Дорж упал на лежанку, плотно закрылся одеялом. Губы его шептали: «Прав отец. Не торопись топтать старое...»
Утром в юрте Цого поднялись рано. Дулма успела напечь лепешек, сварить мясо. Завтракали молча. На прощание Дорж не удержался:
— Не сердись, отец, говорить об овцах не буду... Ты победил...
Цого рассердился, даже сплюнул в гневе на сторону, прошелся по юрте, схватил сына за руку:
— Какая победа?.. Только весна может назвать победителя...

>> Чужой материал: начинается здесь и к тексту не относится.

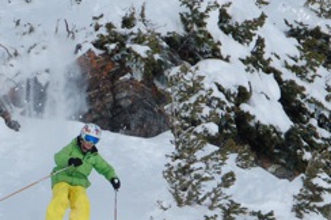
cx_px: 87
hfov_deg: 5.0
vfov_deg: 3.3
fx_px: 3795
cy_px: 262
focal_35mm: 413
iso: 1600
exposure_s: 1/2000
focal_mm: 105
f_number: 11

Цого спрятал трубочку за пазуху, заторопился, и вместе с сыном они вышли из юрты.
ХОЧУ, ЧТОБЫ ОН ПРИЕХАЛ
...Степь. На желтой поляне, у речки, стоит белая юрта, словно опрокинутая кверху дном пиала, у дна отверстие, из него, стремясь ввысь, струится дым. На ближнем склоне увала вторая, дальше третья. Это сурь, председателем которой Бодо. Члены ее престарелые пастухи, пасут они либо овец, либо коров, что пожелали при распределении обязанностей. Из сури выбыл и уехал из этих степных мест старейший член Цого. Отару его овец пасут другие.
...Люди приходят и уходят, а травы зеленеют, скот умножается — живет степь вечной жизнью, только меняет наряды: зеленый на желтый, желтый на белый...
В юрте Бодо и его жена Харло. Сидели они утомленные, опустив руки, на кошмовом узорчатом коврике. Оглядели юрту, будто бы все вещи на своих местах. Красиво в юрте. На женской половине пышная лежанка, отделяет ее шелковая светло-розовая занавеска с рассыпанными по ней синими и голубыми цветами.
— Ей понравится, — говорила Харло, — это ее любимый цвет.